В этот день Федор Кузьмич привез угля, а Марчиков напарился в зыковской бане. Оба сидели во дворе к вечеру, разговаривали, а сыновья Федора Кузьмича, Андрей, Илья и Владимир, вместе с Ириной стаскивали ведрами привезенный уголь под навес в ящик.
— Хороша, Кузьмич, у тя банька, — щерил Марчиков пухлый рот, следя за Ириной. — Хороша банька, да скоро выйдет. Жалко небось?
— Чего жалко? — отвечал с притворью Федор Кузьмич.
— Знаю чего… Баньку жалко, — смеялся Николай Иванович. — Вы, домовладельцы, так просто добро не спустите, юлите. Хитры, — Марчиков погрозил пальцем и разъяснил: — Но я вам ремешки пообрежу… Как милые с отводов съедете. Шахта здесь будет. А то расселились на золоте, понимаешь, и сидят — бани им тут, голубятни, курятни…
— Говорил Володька, говорил… Съедем. Мы не против. Нам где ни жить, лишь бы жить… — Федора Кузьмича тоже враз не раскусишь — кругло поговорить мастак.
— Разумно судишь, правильно, — наслаждался своим величием Николай Иванович, а сам на Ирину — зырк, зырк! И в голову не возьмет, что Владимир за его взглядом вдогонку пустил свой из-под навеса, понял, куда метит заместитель начальника шахты, покраснел, рассердился. — Надо иметь ко всему государственный подход, Федор Кузьмич, — продолжал Марчиков, вытирая пот с лица. — Между прочим, это я Фефелову предложил подработать отводы. — Посмотрев на Федора Кузьмича, он круто поменял разговор: — А что? У тебя после баньки ничего не найдется?..
«Противная морда, — проходя подумал Владимир. — Какой дурак его в руководстве держит?» А Федор Кузьмич догадливо засмеялся:
— Где-то было, Николай Иванович… Где-то было…
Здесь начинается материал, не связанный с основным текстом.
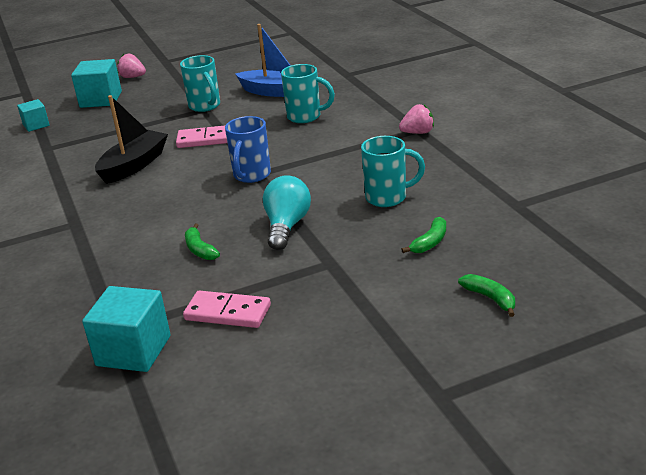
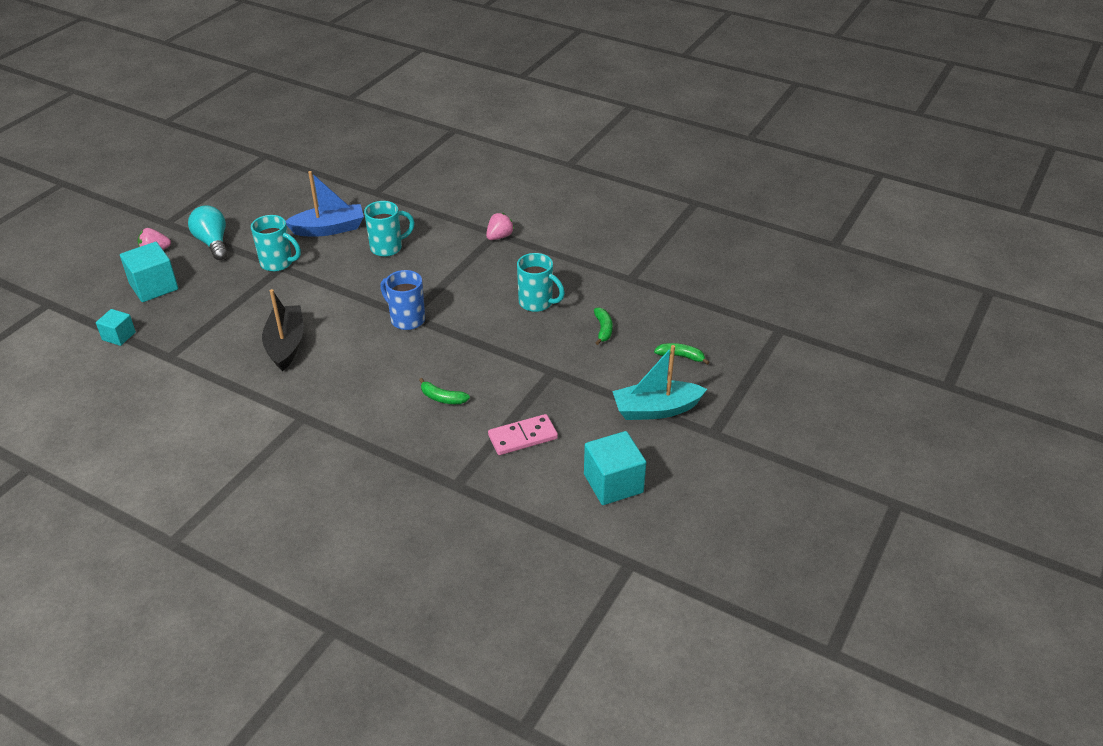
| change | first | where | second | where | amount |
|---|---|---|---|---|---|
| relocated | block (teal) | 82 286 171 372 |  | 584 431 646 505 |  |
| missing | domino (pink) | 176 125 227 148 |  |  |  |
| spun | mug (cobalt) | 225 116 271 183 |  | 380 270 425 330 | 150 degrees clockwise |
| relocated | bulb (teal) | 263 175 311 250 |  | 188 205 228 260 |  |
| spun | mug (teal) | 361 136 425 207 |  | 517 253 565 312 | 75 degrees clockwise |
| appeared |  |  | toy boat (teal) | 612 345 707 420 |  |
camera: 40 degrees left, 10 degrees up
Марчиков выпил во дворе, без закуски, с удовольствием похлопал себя по груди и вовсе разговорился, захвастал на ухо Федору Кузьмичу:
— Мы тут с Дмитрием Степановичем посовещались… Я предложил ему столовую перестроить… Для рабочих будет свой зал, все кафелем обделаем, стеклом, как в ресторациях, и для себя закуток отгородим, тихий, скромный, без лишних глаз… Чтобы, допустим, пришел и спокойно покушал. Мы там, Кузьмич, с тобой вспомним молодость… — Марчиков подмигнул и продолжал громко: — Я тебя, Кузьмич, в обиду не дам. Ты меня знаешь… С квартирой вот… Какая квартира понравится — твоя… Мы с тобой свое поработали, слава богу…
Когда Зыков-старший исчез в доме за второй стопкой, его задержал на кухне Владимир, уперся глазами в подбородок отца:
— Зачем болтуна привел?
— Не твое дело! — ударил по столу кулаком Федор Кузьмич.
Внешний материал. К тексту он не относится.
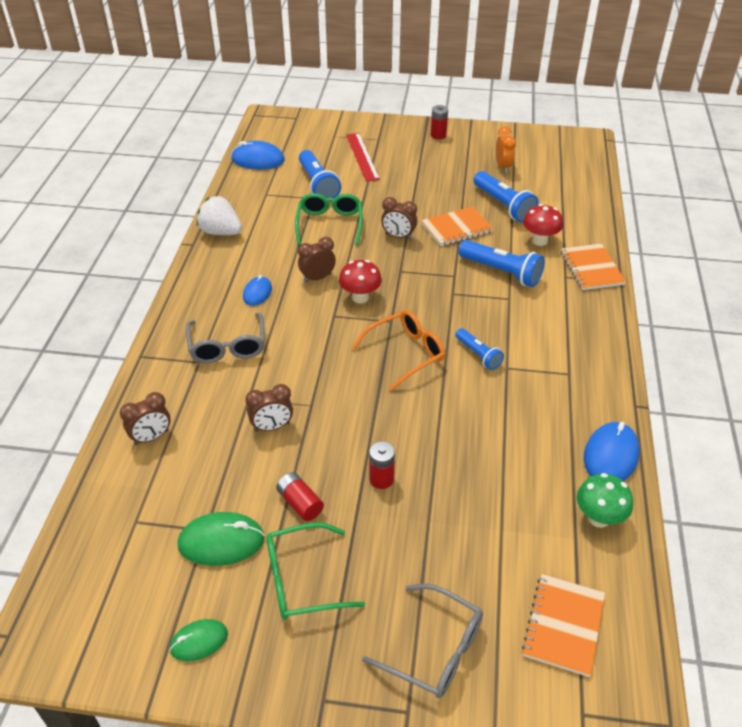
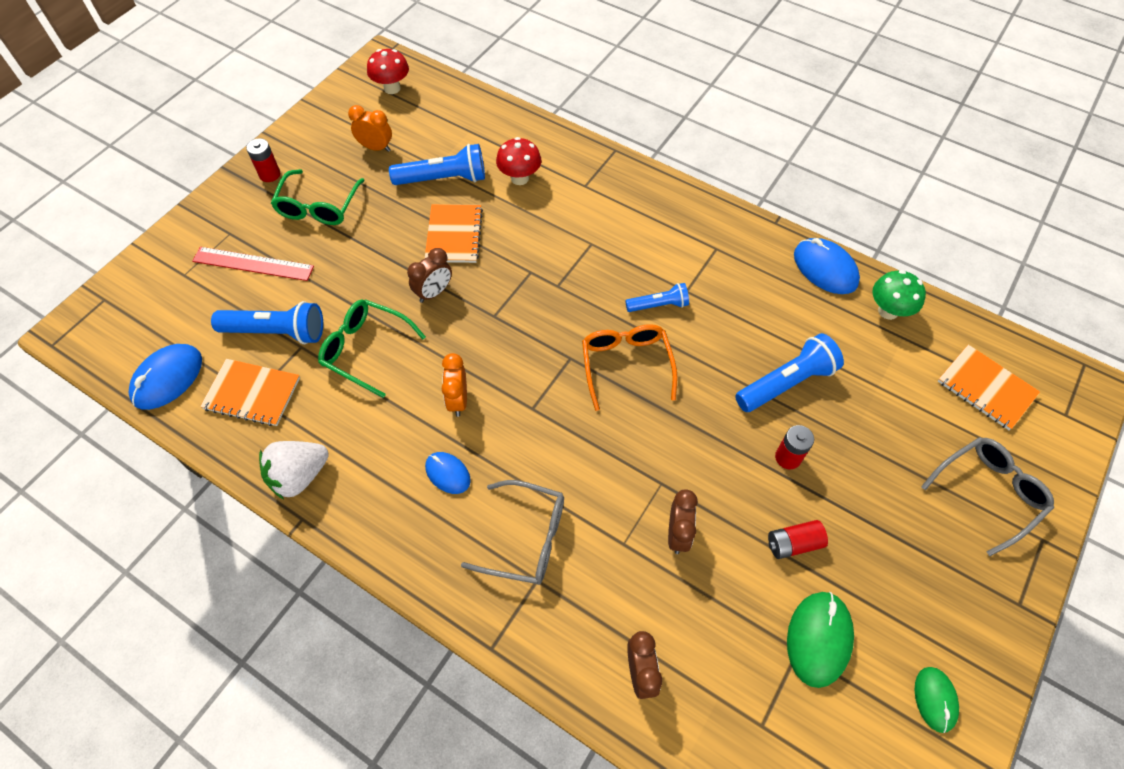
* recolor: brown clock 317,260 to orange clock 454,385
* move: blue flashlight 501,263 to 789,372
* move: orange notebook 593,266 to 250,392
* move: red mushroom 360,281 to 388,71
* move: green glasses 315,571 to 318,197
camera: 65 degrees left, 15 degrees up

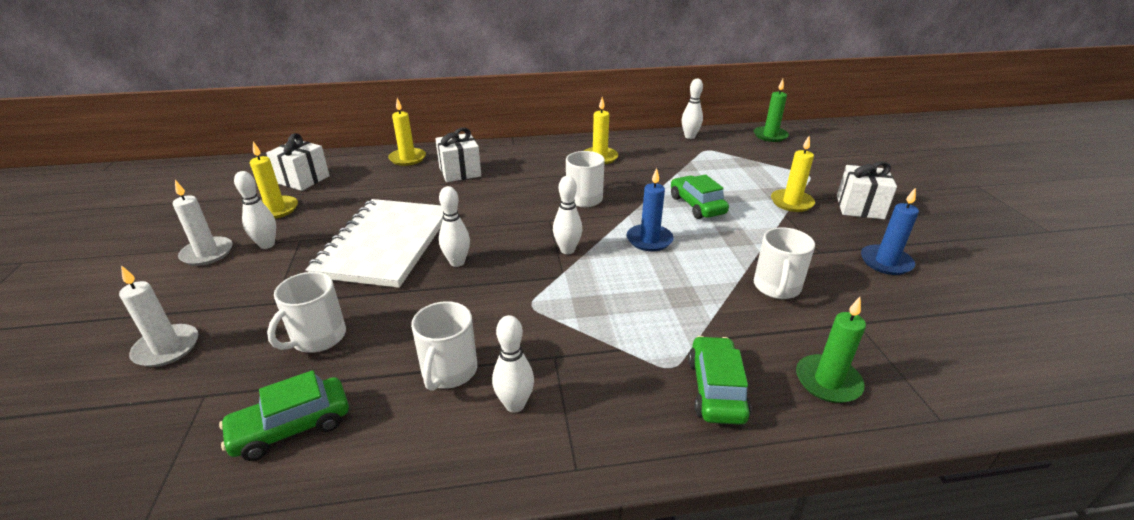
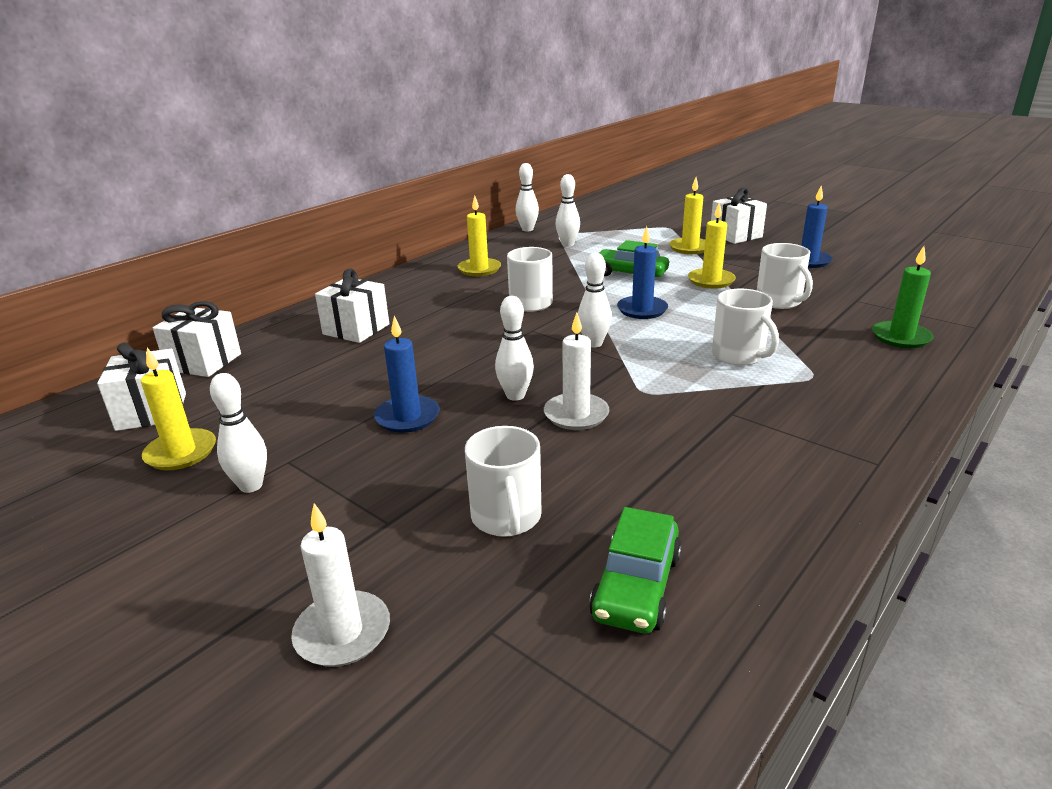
* delete: green candle 771,110
* move: yellow candle 407,132 to 712,245
* move: white candle 202,223 to 577,371
* replace: white notebook 375,243 to blue candle 407,374
* move: white mug 444,346 to 745,327
* move: white bowling pin 513,364 to 567,210
* delete: green car 719,380
* insert: white gift 197,339
camera: 40 degrees left, 5 degrees down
— Слушаешь — уши развесил, — упористо бегая глазами, цедил Владимир, — а он тебе заливает…
— Еще что! — взвизгнул Федор Кузьмич. — Прочь с глаз! Не твое это щенячье дело…
Владимир отступился, но ходил по двору темный, пружинистый, таская на плечах кадушку с углем. Шептал Ирине:
— Ступай в дом, а то этот боров тебя насквозь проглядит.
— Пусть смотрит…
Андрей гоготал, едва поспевая за братом с обычными ведрами:
— Сщас бы петровские времена, Владимчик… Ты бы точно князем был, каким-нибудь Разумовским или Шереметевым. С таким здоровьем даже господом богом не стыдно быть…
Охмелевший Марчиков поднялся и неровным шагом подступил к Владимиру:
— Дай-ка, богатырь, кадушку — я принесу… Тоже не лаптем щи хлебали…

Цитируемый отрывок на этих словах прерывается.